I have 3 servers in the same network. On each of those servers a redis service and some sort of producer are running. The producer enqueues jobs to a local rq queue named tasks
.
So each server has it's own tasks
queue.
Also, there's one more server that is running an rq worker. Is it possible to have that worker check the tasks
queue on each of the 3 servers?
I have tried creating a list of connections
import redis
from rq import Queue, Worker
from rq import push_connection
# urls = [url1, url2, url3]
connections = list(map(redis.from_url, urls))
which I then use to create a list of queues.
queues = list(map(lambda c: Queue('tasks', connection=c), connections))
Afterwards I push all the connections
for connection in connections:
push_connection(connection)
and pass the queues to Worker
Worker(queues=queues).work()
This results in the worker only listening on tasks
on whatever connection was pushed last.
I've been looking into the code on rq and I think I could write a custom worker class that does this but before I do that I wanted to ask if there's another way. Maybe even another queueing framework entirely?
Okay , I solved the problem. I'm still unsure whether I have permission to post actual source code here so I will outline my solution.
I had to override register_birth(self)
, register_death(self)
, and dequeue_job_and_maintain_ttl(self, timeout)
. The original implementation for these functions can be found here.
register_birth(self) -> None
Basically, you have to iterate over all connections, push_connection(connection)
, complete the registration process, and pop_connection()
.
Be careful to only list the queues corresponding to that connection in the mapping
variable. The original implementation uses queue_names(self)
to get a list of queue names. You'll have to do the same thing queue_names(self)
does but only for the relevant queues.
register_death(self) -> None
Essentially the same as register_birth
. Iterate over all connections, push_connection(connection)
, complete the same steps as the original implementation, and pop_connection()
.
dequeue_job_and_maintain_ttl(self, timeout: Optional[int]) -> Tuple[Job, Queue]
Let's take a look at the original implementation of this function. We'll want to keep everything the same until we get to the try
block. Here we want to iterate over all connections endlessly. You can do this by using itertools.cycle.
Inside the loop push_connection(connection)
, and set self.connection
to the current connection. If self.connection = connection
is missing, the result of the job may not be properly returned.
Now we'll proceed to call self.queue_class.dequeue_any
similar to the original implementation. But we'll set the timeout to 1
so we can proceed to check another connection if the current one doesn't have any jobs for the worker.
Make sure self.queue_class.dequeue_any
is called with a list of queues corresponding to the current connection. In this case queues
contains only the relevant queues.
result = self.queue_class.dequeue_any(
queues, 1, connection=connection, job_class=self.job_class)
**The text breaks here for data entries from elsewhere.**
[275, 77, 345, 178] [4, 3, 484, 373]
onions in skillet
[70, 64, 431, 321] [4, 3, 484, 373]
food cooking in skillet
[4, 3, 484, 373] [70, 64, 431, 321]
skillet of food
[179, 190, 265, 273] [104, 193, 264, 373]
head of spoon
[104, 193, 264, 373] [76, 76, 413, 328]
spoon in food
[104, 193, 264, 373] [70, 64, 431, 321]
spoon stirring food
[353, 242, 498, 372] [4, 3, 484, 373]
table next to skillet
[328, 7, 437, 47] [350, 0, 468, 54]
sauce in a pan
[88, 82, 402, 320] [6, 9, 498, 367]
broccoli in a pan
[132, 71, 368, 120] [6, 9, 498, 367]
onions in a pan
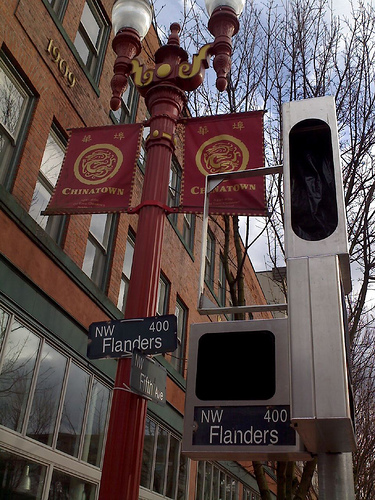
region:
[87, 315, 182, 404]
two street signs on a red pole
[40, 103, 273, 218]
two red and gold flags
Afterwards pop_connection()
, and do the same check on result
as the original implementation. If result
is not None
we've found a job to do and need to break
out of the loop.
Keep everything else from the original implementation. Don't forget the break
at the end of the try
block. It breaks out of the while True
loop.
Queues contain a reference to their connection. You could use this to create a list of (connection, queues)
where queues
contains all queues with connection connection
.
If you pass the resulting list to itertools.cycle you get the endless iterator you need in overriding dequeue_job_and_maintain_ttl
.
Update (2023-12-12)
heartbeat(timeout: Optional[int] = None, pipeline: Optional[Pipeline] = None) -> None
Recently, I had to fix what turned out to be a heartbeat related issue and had to override heartbeat
. If the given pipeline
parameter is not None then just call the parent implementation. Otherwise, call the parent implementation for all connections in self.connections = {q.connection for q in self.queues}
.
maintain_heartbeats(job: Job)
This function is called while the worker is waiting for the horse to finish the task. It only handles one connection, so we'll extend its functionality to handle multiple connections. Again, we iterate over all connections and implement almost the same behaviour as the parent. In the parent implementation of maintain_heartbeats
the result of executing the operations added to the pipeline is expected to have at least 3 elements. This is not the case when the connection we're checking is not the same connection as the given job. Thus, before accessing the array we have to check whether the connection we are currently looking at is the same as the job's connection. The Job
class has a connection
attribute.
set_state(self, state: str, pipeline: Optional[Pipeline] = None)
Call the parent implementation for each connection. This should ensure that the state of the worker is correct on every connection.